Tirés de plus de deux décennies de travaux révolutionnaires, la publication de ces dix-huit écrits et entretiens inédits constituent une histoire de ses relations sociales : un parcours à travers ses amitiés, ses adversaires et ses partenaires de conversation. De son dialogue avec Samuel Huntington sur l’origine non occidentale de la démocratie à sa conception du care, en passant par son rapport au jeu et à la création, sans oublier son regard acéré sur le genre, la violence ou encore l’anarchie, l’inventeur du concept de « bullshit jobs » (métiers inutiles) nous invite à la réflexion et à la mise à lat de nos certitudes.

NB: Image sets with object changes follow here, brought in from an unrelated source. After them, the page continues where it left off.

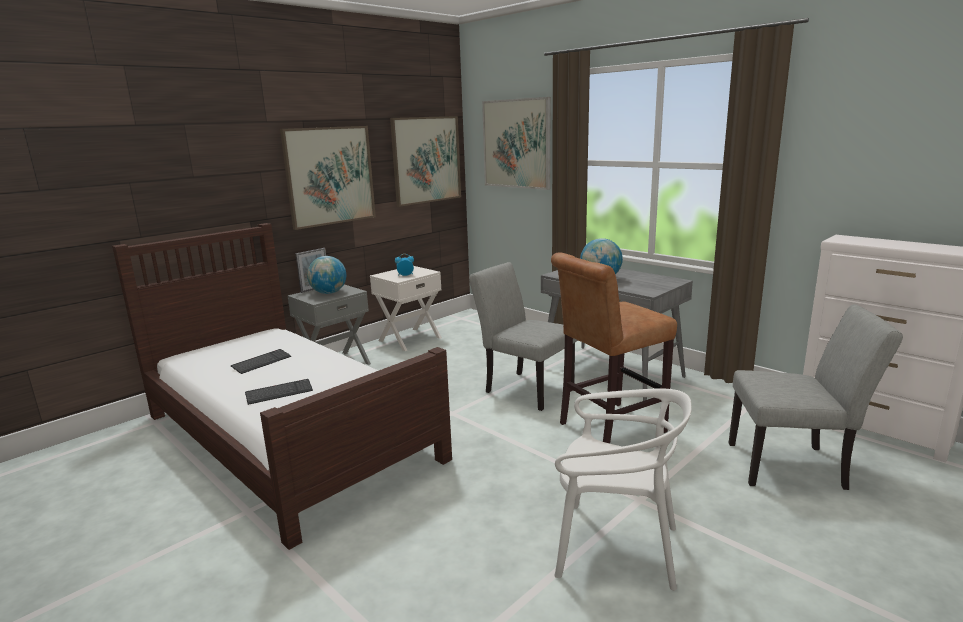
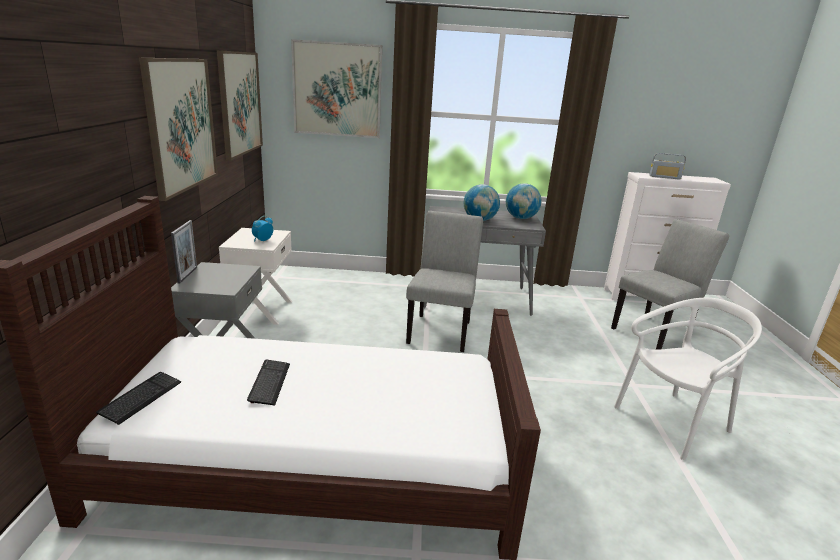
camera: 45 degrees left, 5 degrees up
keyboard [245,379,313,405] -> keyboard moved to [96,372,181,425]
globe [307,256,346,294] -> globe moved to [506,183,542,219]
grey chair [469,262,577,411] -> grey chair turned 105 degrees clockwise [406,211,483,352]
brown stool [551,252,677,444] -> none
none -> radio [649,153,686,180]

Disparu subitement en 2020, à l’âge de 59 ans, David Graeber, aura eu néanmoins le temps de marquer son passage. Anarchiste américain, théoricien de la pensée libertaire nord-américaine et figure de proue du mouvement Occupy Wall Street. Évincé de l'université Yale en 2007, il est, selon le NYTimes, « l’un des intellectuels les plus influents du monde anglo-saxon ». Moins connu en France que dans le monde anglo-saxon, il mérite pourtant notre attention. On se rappelle son édito dans Le Monde, en 2018, dans lequel il qualifie le mouvement des Gilets Jaunes de témoin d'un « grand renouvellement des pratiques contestataires ». Il en attribue la cause à la déliquescence du système politico-financier actuel, qui valorise bien plus les métiers inutiles liés à l'oligarchie managériale et financière que les métiers du « care » (des soins aux autres). Il laisse de nombreux ouvrages, articles et autres contributions, sur des sujets de sociétés toujours d’actualité.